*The problem*: Drop all images and give the records again exactly.

*Exercise material*:
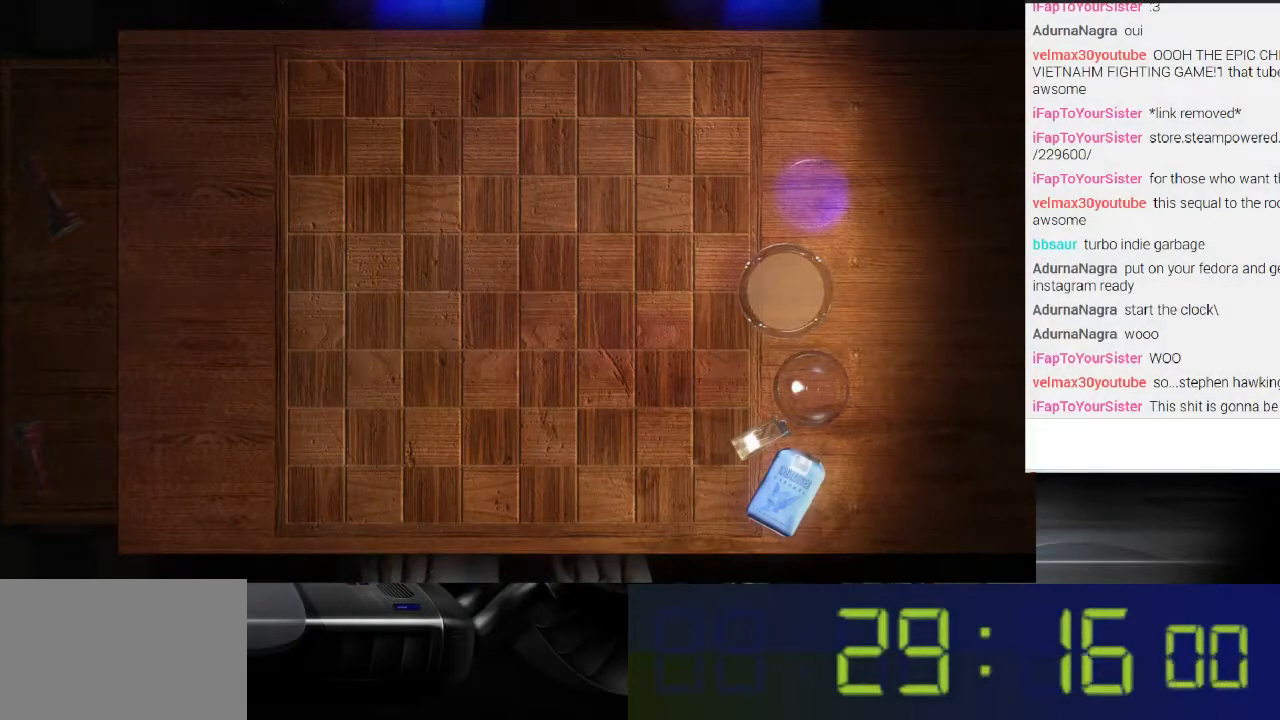
{"buttons": [], "left_stick": "center", "right_stick": "center", "events": [[100, "left_stick", "center"]]}
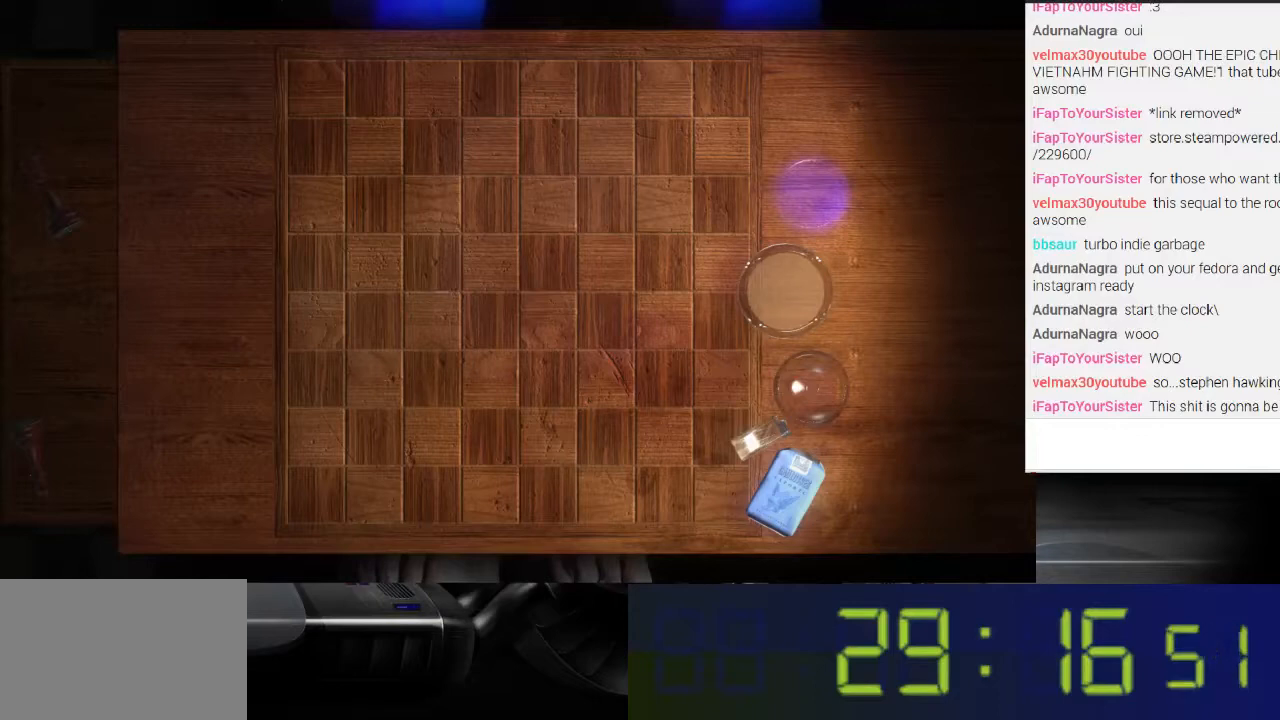
{"buttons": [], "left_stick": "down", "right_stick": "center", "events": [[67, "left_stick", "down"]]}
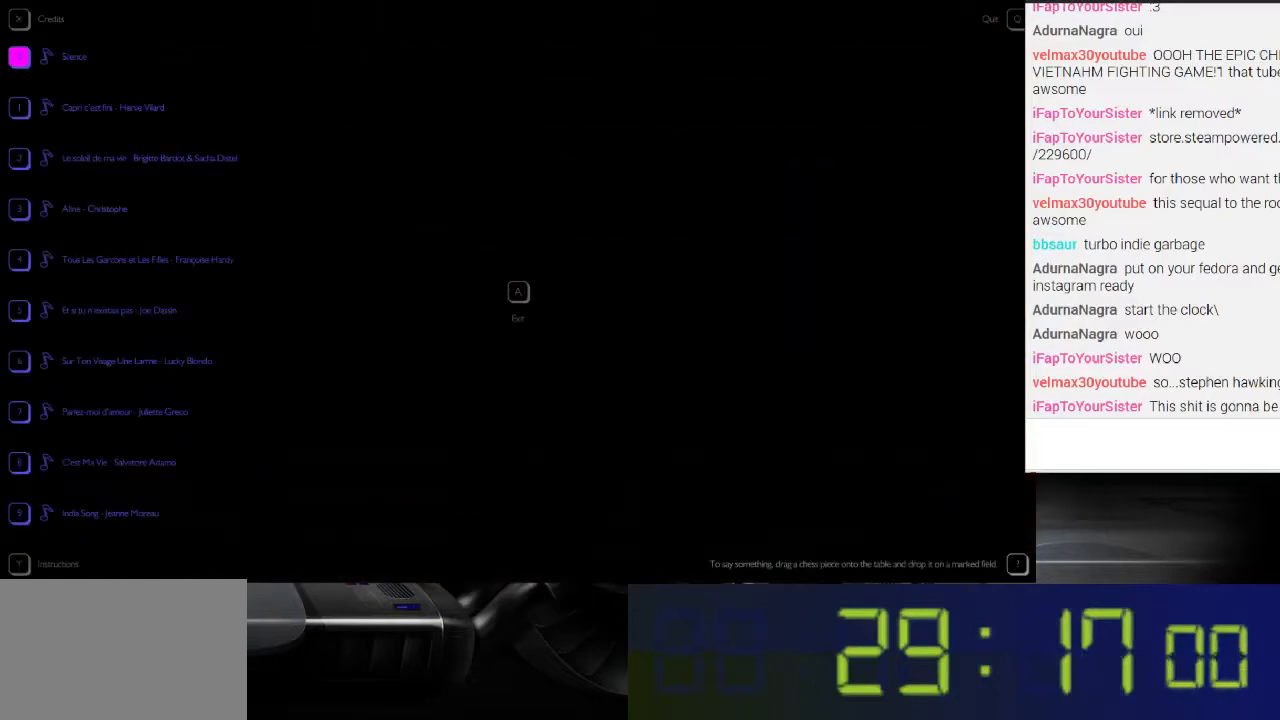
{"buttons": [], "left_stick": "down", "right_stick": "center", "events": []}
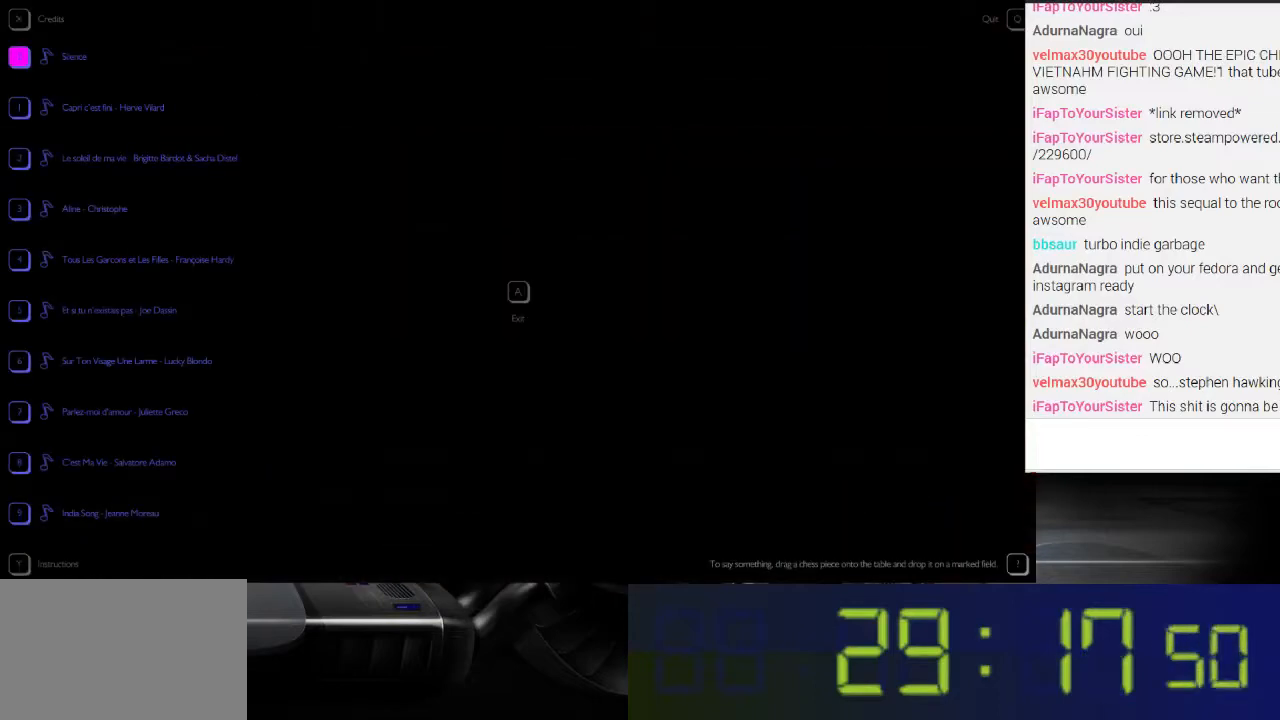
{"buttons": [], "left_stick": "down", "right_stick": "center", "events": []}
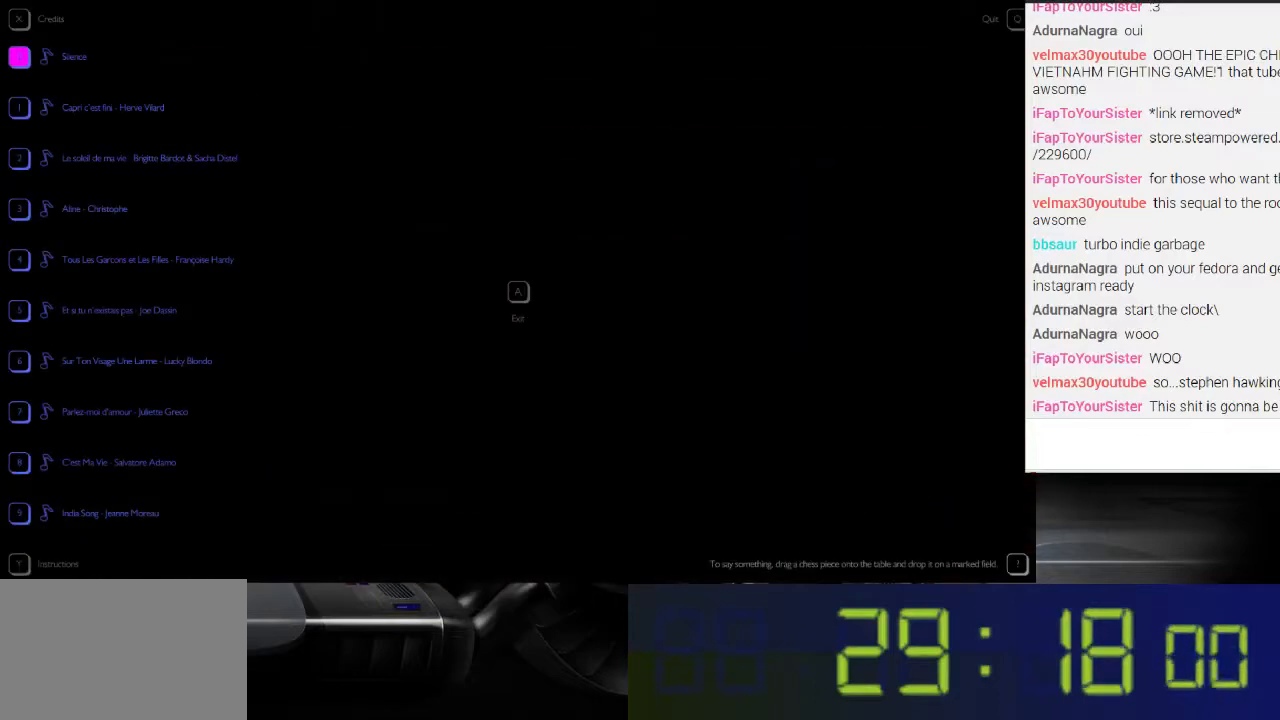
{"buttons": [], "left_stick": "down", "right_stick": "center", "events": []}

*Exercise result*:
{"buttons": [], "left_stick": "center", "right_stick": "center", "events": [[100, "left_stick", "center"]]}
{"buttons": [], "left_stick": "down", "right_stick": "center", "events": [[67, "left_stick", "down"]]}
{"buttons": [], "left_stick": "down", "right_stick": "center", "events": []}
{"buttons": [], "left_stick": "down", "right_stick": "center", "events": []}
{"buttons": [], "left_stick": "down", "right_stick": "center", "events": []}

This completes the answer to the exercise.